Segment Start: Source extract
I’d been looking forward to reading the sequel to Harkness’ debut novel, A Discovery of Witches, the wonderfully titled, Shadow of Night, for a while. The first book was a surprisingly elegant and original addition to the plethora of “supernatural” books causing a glut in the marketplace and it ended with a marvellous cliff-hanger and the promise of time-travel to one of my favourite historical periods, Elizabethan England. What was not to anticipate?

But, when I first started reading Shadow of Night, I thought there must be some mistake – for while Diana Bishop and Matthew Clairmont do tumble into the 1500s and meet up with such historical luminaries as Christopher Marlowe, Walter Raleigh, Shakespeare, Queen Lizzie the First and others, the first 100 or so pages did not live up to the expectations created in DoW. I found them clumsy, over reliant on dialogue between said historical “greats” and structured so as not to make too much sense in terms of plot and character development.

While Matthew is quickly settled into his old life among his artistic and mostly aristocratic familiars, the “School of Night,” Diana is literally a fish out of water and flounders around trying to negotiate between her scholarship and academically developed understanding of the past, of history, and living in the period. All well and good, right? But while Harkness takes advantage of Diana’s adjustments, using them to explore and explain the early Renaissance to the uninitiated reader, because so much of this “settling in” occurs in the form of conversation, it’s both incredibly disjointed, and becomes a barrage of new information that was difficult to follow. Not so much because of the history or the time in which the action is set, but due to the fact it appeared to steer so far from the main plot. For some reason, the first hundred pages appear to be all over the place and while I thought I knew why Diana and Matthew had taken the plunge into the past (to find Diana a witch-tutor and to discover more about the manuscript Ashmole 782), their motivations seem to become lost in a mire of clever banter, odd characters popping in an out of the house (that also take the plot in strange directions and don’t really serve the main story eg. the old witch), both from the past and imagined, and mis-directions. I don’t know whether it was me, or if the first part of the book is hard to follow, but I almost didn’t continue. Even the characters of Diana and Matthew, of whom I’d grown very fond, appeared to change into something that made them almost unrecognisable and worse, shallow.
Segment End: Source extract
Segment Start: Information shown
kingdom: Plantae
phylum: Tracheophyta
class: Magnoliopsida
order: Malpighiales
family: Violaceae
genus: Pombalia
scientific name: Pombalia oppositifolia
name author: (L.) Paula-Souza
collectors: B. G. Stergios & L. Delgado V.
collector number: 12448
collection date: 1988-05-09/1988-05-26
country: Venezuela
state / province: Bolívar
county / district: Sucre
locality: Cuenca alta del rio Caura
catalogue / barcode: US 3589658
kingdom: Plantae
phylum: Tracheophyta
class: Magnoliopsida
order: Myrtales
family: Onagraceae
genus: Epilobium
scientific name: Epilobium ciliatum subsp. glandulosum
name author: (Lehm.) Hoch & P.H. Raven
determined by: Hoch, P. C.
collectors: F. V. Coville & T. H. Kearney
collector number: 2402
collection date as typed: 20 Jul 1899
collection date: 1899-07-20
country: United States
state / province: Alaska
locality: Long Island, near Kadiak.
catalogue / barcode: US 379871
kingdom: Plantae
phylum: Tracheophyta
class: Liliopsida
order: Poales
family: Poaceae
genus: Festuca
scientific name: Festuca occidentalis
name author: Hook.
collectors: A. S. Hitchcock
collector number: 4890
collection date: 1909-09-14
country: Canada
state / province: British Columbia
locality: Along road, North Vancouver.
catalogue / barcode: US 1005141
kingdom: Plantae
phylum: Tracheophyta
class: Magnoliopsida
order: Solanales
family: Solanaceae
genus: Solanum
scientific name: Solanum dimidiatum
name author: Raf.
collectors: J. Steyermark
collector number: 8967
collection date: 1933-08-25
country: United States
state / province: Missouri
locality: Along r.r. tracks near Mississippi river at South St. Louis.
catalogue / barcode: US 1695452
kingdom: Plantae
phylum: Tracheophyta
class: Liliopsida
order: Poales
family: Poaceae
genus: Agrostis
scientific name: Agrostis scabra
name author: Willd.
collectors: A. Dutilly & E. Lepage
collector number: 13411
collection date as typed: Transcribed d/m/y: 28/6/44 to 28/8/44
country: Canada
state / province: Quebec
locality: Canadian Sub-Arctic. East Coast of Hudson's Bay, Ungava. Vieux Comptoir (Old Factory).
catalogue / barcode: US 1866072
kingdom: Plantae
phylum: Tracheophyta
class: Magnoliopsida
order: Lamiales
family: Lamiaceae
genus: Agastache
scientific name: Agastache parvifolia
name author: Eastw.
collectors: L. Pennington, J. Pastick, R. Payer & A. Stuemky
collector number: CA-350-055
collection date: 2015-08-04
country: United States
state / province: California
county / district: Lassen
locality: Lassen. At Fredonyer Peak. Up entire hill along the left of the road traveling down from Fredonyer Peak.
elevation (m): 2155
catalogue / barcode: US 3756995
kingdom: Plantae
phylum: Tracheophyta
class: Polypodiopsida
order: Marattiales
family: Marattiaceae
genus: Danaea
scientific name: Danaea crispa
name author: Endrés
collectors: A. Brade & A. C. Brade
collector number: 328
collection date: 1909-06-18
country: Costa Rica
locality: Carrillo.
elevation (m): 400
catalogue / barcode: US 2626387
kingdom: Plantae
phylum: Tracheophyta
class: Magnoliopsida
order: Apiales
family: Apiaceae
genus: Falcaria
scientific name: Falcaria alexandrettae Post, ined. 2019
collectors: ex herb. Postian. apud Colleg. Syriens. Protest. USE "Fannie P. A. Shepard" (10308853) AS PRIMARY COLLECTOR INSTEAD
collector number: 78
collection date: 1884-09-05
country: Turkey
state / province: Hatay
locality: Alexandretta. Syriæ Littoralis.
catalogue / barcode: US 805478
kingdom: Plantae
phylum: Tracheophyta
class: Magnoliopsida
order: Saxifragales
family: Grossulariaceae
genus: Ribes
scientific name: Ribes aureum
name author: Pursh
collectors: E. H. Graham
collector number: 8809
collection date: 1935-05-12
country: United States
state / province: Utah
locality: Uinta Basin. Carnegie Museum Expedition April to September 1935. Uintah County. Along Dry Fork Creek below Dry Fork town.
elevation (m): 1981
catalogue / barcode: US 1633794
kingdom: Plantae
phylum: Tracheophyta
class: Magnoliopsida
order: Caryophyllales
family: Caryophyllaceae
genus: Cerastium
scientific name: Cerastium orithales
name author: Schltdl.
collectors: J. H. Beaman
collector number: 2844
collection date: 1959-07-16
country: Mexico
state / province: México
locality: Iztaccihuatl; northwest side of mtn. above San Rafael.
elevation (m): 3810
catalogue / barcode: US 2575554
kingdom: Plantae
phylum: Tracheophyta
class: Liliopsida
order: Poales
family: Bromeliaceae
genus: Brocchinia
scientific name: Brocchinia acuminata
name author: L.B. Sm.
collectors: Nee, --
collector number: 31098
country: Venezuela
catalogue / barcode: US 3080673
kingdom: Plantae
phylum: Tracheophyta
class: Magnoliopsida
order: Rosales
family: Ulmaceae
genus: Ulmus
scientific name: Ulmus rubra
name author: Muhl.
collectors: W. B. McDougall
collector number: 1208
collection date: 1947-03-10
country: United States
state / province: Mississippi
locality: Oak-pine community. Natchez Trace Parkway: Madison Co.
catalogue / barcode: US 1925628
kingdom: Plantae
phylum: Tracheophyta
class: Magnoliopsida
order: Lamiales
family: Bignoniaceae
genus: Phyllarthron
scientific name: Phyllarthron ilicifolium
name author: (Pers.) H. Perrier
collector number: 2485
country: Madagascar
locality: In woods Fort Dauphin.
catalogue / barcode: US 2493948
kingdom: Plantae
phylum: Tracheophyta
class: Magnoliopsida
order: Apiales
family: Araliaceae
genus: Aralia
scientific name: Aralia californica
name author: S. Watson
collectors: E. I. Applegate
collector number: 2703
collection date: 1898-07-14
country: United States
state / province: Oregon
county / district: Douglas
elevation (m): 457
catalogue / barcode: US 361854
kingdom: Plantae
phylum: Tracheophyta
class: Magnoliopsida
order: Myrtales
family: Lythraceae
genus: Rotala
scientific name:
Segment End: Information shown
[Exercise 1]:
Translate this sentence from the review into Spanish: "I don’t know whether it was me, or if the first part of the book is hard to follow, but I almost didn’t continue."
[Exercise 2]:
Print the part of the review starting with "But, when I" and going on through "and character development.".
You do not need the records for this.

[Answer 1]:
No sé si fui yo o si la primera parte del libro es difícil de seguir, pero casi no seguí leyendo.

[Answer 2]:
But, when I first started reading Shadow of Night, I thought there must be some mistake – for while Diana Bishop and Matthew Clairmont do tumble into the 1500s and meet up with such historical luminaries as Christopher Marlowe, Walter Raleigh, Shakespeare, Queen Lizzie the First and others, the first 100 or so pages did not live up to the expectations created in DoW. I found them clumsy, over reliant on dialogue between said historical “greats” and structured so as not to make too much sense in terms of plot and character development.